Additionally, even the hypothetical benefits of diversity are diminished considerably when diversity is defined narrowly by sex or “underrepresented status.”  “True” diversity, which would include diversity of viewpoints, ideologies, religious beliefs and practice, etc., fits the theory better than mere superficial diversity.  Indeed, in 2009, the Securities Exchange Act of 1934 was amended to require listed companies to disclose and describe their diversity policies for the nomination of direc­tors in their annual proxy statements.  And in its final rule on the implementa­tion of the diversity question, the SEC specifically and intentionally did not define what diversity should mean, believing that such decisions were best left up to the listed companies.  The SEC wrote that it had voted to:

require disclosure of whether, and if so how, a nominating committee considers diversity in identifying nominees for director. . . .We recognize that companies may define diversity in various ways, reflecting different perspectives. For instance, some companies may conceptualize diversity expansively to include differences of viewpoint, professional experi­ence, education, skill and other individual qualities and attributes that contribute to board heterogeneity, while others may focus on diversity concepts such as race, gender and national origin. We believe that for purposes of this disclosure requirement, companies should be allowed to define diversity in ways that they consider appropriate.

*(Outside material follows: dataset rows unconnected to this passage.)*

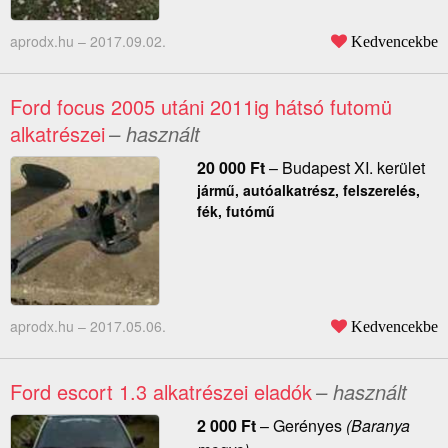
aprodx.hu –
2017.09.02.
Kedvencekbe
Ford focus 2005 utáni 2011ig hátsó futomü
alkatrészei
– használt
20 000
Ft
–
Budapest XI. kerület
jármű, autóalkatrész, felszerelés,
fék, futómű
aprodx.hu –
2017.05.06.
Kedvencekbe
Ford escort 1.3 alkatrészei eladók
– használt
2 000
Ft
–
Gerényes
(Baranya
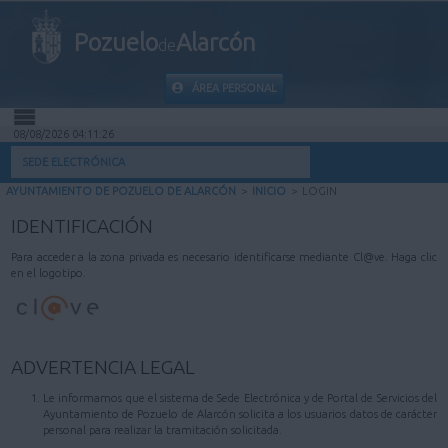
Pozuelo
Alarcón
de
ÁREA PERSONAL
08/08/2026 04:11:26
INICIO
SEDE ELECTRÓNICA
AYUNTAMIENTO DE POZUELO DE ALARCÓN
>
INICIO
>
LOGIN
INFORMACIÓN PÚBLICA
IDENTIFICACIÓN
MI CARPETA
Para acceder a la zona privada es necesario identificarse mediante Cl@ve. Haga clic
en el logotipo.
INFORMACIÓN MUNICIPAL
AYUDA
ADVERTENCIA LEGAL
Le informamos que el sistema de Sede Electrónica y de Portal de Servicios del
Ayuntamiento de Pozuelo de Alarcón solicita a los usuarios datos de carácter
personal para realizar la tramitación solicitada.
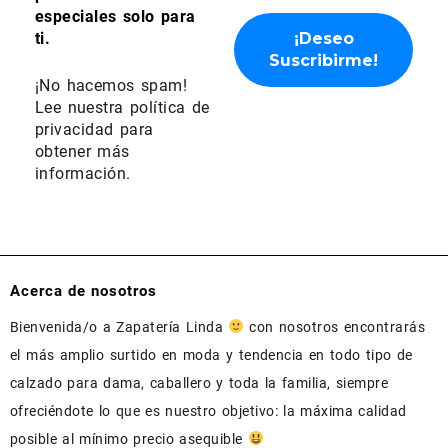
especiales solo para
ti.
¡No hacemos spam!
Lee nuestra
política de
privacidad
para
obtener más
información.
Acerca de nosotros
Bienvenida/o a Zapatería Linda
con nosotros encontrarás
el más amplio surtido en moda y tendencia en todo tipo de
calzado para dama, caballero y toda la familia, siempre
ofreciéndote lo que es nuestro objetivo: la máxima calidad
posible al mínimo precio asequible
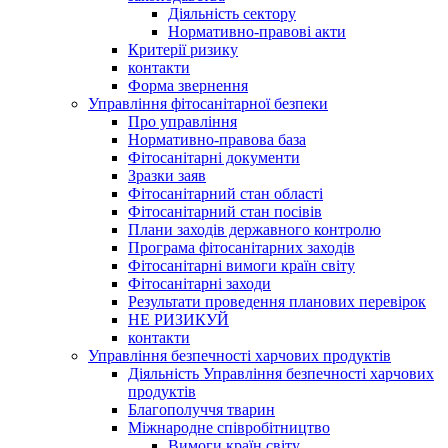
Діяльність сектору
Нормативно-правові акти
Критерії ризику
контакти
Форма звернення
Управління фітосанітарної безпеки
Про управління
Нормативно-правова база
Фітосанітарні документи
Зразки заяв
Фітосанітарний стан області
Фітосанітарний стан посівів
Плани заходів державного контролю
Програма фітосанітарних заходів
Фітосанітарні вимоги країн світу
Фітосанітарні заходи
Результати проведення планових перевірок
НЕ РИЗИКУЙ
контакти
Управління безпечності харчових продуктів
Діяльність Управління безпечності харчових
продуктів
Благополуччя тварин
Міжнародне співробітництво
Вимоги країн світу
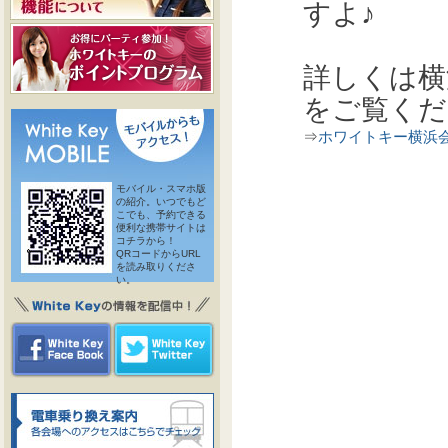
すよ♪
詳しくは横
をご覧くだ
⇒
ホワイトキー
横浜
モバイル・スマホ版
の紹介。いつでもど
こでも、予約できる
便利な携帯サイトは
コチラから！
QRコードからURL
を読み取りくださ
い。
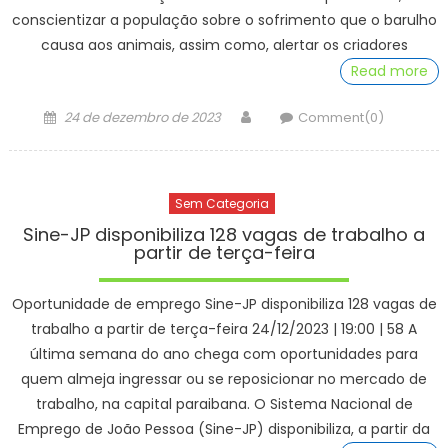
conscientizar a população sobre o sofrimento que o barulho
causa aos animais, assim como, alertar os criadores
Read more
Posted
Author
24 de dezembro de 2023
Comment(0)
on
Sem Categoria
Sine-JP disponibiliza 128 vagas de trabalho a
partir de terça-feira
Oportunidade de emprego Sine-JP disponibiliza 128 vagas de
trabalho a partir de terça-feira 24/12/2023 | 19:00 | 58 A
última semana do ano chega com oportunidades para
quem almeja ingressar ou se reposicionar no mercado de
trabalho, na capital paraibana. O Sistema Nacional de
Emprego de João Pessoa (Sine-JP) disponibiliza, a partir da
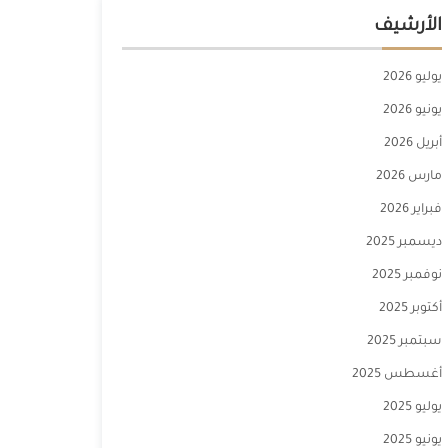
الأرشيف
يوليو 2026
يونيو 2026
أبريل 2026
مارس 2026
فبراير 2026
ديسمبر 2025
نوفمبر 2025
أكتوبر 2025
سبتمبر 2025
أغسطس 2025
يوليو 2025
يونيو 2025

The SEC did this purposefully to allow corporations to create diversity policies that they could justify as having financial relevance to their unique performance goals and requirements.  The SEC understood – and acknowledged – that the demand for uniform diversity requirements based on superficial categories would be legally and constitutionally questionable as well as detrimental to the sacrosanct notion that financial accounting and financial performance are the measures by which corporate health should be judged by their regulators.  To vary from that objective measure would be to throw open the doors of corporate disclosure to any social, political, or even random whim.

The NASDAQ filing continues:

Nasdaq believes there are additional compelling reasons to support the diversification of company boards beyond a link to improved corporate governance and financial performance:

Investors are calling in greater numbers for diversification of boardrooms. Vanguard, State Street Advisors, BlackRock, and the NYC Comptroller’s Office include board diversity expectations in their engagement and proxy voting guidelines.

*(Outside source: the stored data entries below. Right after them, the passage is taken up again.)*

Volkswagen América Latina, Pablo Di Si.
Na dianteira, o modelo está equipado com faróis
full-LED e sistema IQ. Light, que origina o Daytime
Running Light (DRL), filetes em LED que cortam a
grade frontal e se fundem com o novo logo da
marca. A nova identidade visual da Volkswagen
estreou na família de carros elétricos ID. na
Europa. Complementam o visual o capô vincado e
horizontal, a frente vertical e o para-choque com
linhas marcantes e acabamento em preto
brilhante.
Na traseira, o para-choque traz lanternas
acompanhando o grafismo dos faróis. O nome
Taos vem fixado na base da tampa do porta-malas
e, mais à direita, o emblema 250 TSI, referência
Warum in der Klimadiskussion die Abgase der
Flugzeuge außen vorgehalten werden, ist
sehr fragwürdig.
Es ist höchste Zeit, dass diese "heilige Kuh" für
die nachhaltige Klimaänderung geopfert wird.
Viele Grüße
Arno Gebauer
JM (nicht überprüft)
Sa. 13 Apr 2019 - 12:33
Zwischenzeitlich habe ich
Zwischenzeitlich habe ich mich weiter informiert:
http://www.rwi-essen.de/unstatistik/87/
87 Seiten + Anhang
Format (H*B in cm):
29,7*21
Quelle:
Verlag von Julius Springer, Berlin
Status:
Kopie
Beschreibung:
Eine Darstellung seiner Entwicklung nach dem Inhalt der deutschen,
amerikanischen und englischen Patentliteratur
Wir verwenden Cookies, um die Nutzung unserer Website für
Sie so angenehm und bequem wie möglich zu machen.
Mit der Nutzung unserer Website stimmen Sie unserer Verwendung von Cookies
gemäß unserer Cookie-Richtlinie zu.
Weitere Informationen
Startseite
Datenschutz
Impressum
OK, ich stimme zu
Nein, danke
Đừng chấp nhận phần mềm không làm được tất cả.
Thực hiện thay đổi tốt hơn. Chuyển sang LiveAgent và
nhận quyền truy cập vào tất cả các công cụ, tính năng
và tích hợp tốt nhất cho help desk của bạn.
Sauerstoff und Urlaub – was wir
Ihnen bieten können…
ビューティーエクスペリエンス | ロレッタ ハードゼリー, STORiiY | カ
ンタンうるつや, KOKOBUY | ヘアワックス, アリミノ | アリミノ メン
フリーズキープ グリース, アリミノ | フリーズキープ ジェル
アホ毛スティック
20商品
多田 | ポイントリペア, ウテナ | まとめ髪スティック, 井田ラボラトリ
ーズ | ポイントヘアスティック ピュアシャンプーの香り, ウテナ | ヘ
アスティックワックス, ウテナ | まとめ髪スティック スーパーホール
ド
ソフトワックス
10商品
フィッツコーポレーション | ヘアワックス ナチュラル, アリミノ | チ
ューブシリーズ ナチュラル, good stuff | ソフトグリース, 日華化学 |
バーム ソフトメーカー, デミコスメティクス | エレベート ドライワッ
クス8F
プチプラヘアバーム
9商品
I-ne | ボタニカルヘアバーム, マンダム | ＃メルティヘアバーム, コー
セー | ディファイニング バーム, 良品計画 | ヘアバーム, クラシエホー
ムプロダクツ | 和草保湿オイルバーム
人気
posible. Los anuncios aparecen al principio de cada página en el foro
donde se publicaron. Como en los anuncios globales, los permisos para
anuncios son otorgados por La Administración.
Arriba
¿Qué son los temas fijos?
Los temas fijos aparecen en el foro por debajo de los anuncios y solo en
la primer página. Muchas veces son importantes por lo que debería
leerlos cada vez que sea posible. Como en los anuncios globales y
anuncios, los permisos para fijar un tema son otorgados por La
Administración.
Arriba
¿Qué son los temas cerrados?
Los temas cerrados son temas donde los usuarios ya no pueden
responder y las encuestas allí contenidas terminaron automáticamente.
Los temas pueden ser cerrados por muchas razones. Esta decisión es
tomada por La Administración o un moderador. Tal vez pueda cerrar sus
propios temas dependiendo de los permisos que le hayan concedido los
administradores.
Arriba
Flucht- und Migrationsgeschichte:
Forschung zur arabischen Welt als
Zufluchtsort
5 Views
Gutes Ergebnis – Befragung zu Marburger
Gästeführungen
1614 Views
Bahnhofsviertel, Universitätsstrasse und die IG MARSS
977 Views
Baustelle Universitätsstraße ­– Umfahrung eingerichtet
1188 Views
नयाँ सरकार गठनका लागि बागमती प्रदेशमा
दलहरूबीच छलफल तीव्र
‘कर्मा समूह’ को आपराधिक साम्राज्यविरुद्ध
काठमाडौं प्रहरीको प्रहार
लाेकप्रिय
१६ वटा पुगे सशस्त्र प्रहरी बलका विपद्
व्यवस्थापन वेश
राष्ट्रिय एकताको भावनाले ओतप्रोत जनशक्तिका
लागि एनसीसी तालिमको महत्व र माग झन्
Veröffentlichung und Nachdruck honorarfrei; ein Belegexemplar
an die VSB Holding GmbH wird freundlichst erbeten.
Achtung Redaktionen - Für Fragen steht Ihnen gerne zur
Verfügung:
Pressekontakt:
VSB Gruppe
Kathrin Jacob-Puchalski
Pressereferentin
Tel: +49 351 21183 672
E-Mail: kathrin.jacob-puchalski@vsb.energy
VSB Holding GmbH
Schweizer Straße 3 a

You’ll forgive us, but we’re unlikely to be convinced of the benefit of a proposal by an appeal to the wants and needs of the “Big Three” asset management companies, which together hold an average of 22+% of EVERY company on the S&P 500; which have no active financial interest in management or director competence; which have all recently decided tacitly to collude on ESG matters; which don’t have the ability simply to divest from companies; and which hold MASSIVE voting power that is divorced from their own direct financial interests.  In fact, mentioning that “Vanguard, State Street Advisors, BlackRock” are in favor of something is more than enough to convince us that we’re against it.

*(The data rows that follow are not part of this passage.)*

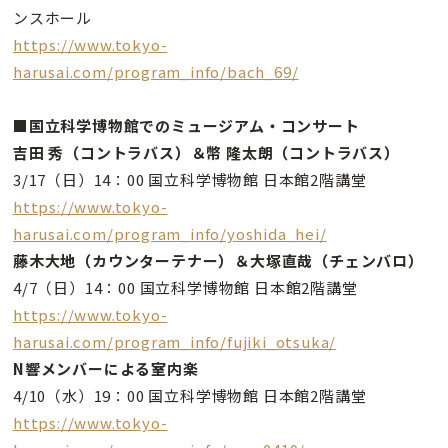
ンスホール
https://www.tokyo-
harusai.com/program_info/bach_69/
■国立科学博物館でのミュージアム・コンサート
吉田 秀（コントラバス）＆幣 隆太朗（コントラバス）
3/17（日）14：00 国立科学博物館 日本館2階講堂
https://www.tokyo-
harusai.com/program_info/yoshida_hei/
藤木大地（カウンターテナー）＆大塚直哉（チェンバロ）
4/7（日）14：00 国立科学博物館 日本館2階講堂
https://www.tokyo-
harusai.com/program_info/fujiki_otsuka/
N響メンバーによる室内楽
4/10（水）19：00 国立科学博物館 日本館2階講堂
https://www.tokyo-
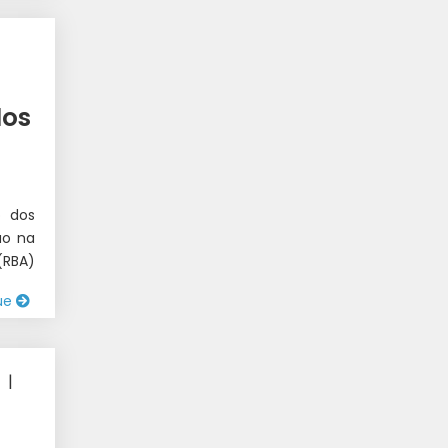
T 1
dos
o dos
ão na
(RBA)
ue
|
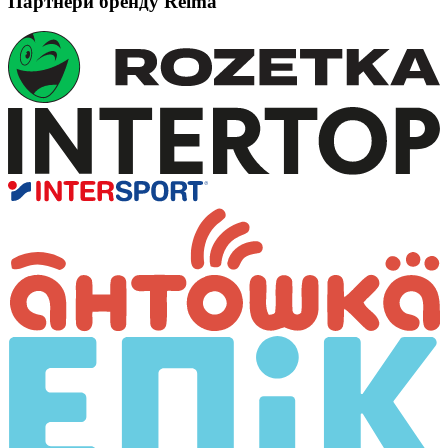
Партнери бренду Reima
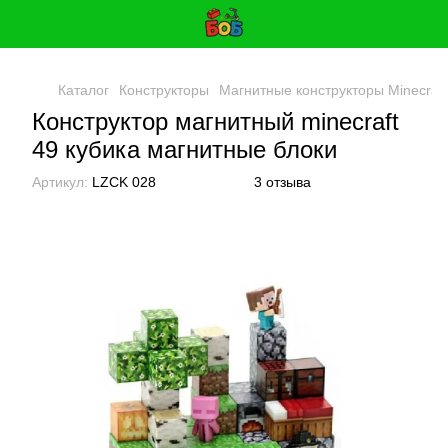
Каталог
Конструкторы
Магнитные конструкторы Minecraft
Конструктор магнитный minecraft
49 кубика магнитные блоки
Артикул:
LZCK 028
3 отзыва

Everything about NASDAQ’s proposal is nuts.  But it’s not nuts in a quirky, roll-your-eyes-and-move-on kinda way.  It’s nuts in that it will, if approved, set a precedent signaling that any social or political value may be imposed on corporations at the whim of the exchanges on which they’re listed.  The proposals that will, inevitably, follow in this one’s wake will, over time, corrupt and corrode the effectiveness and value of American business.  There is a cost to every mandate imposed on corporations.  Sometimes, of course, these mandates are effective and their costs prove less significant than the value they return.  But those are all FINANCIAL mandates.  Moving beyond the financial to the social and the political will impose costs that simply cannot be recouped except through engagement with social and political players, creating an environment rife with corruption, graft, and rent-controlling behavior.  And all of these will lead, in time, to uncompetitive and unprofitable businesses.

So…sell your bonds, we guess.  And everything else.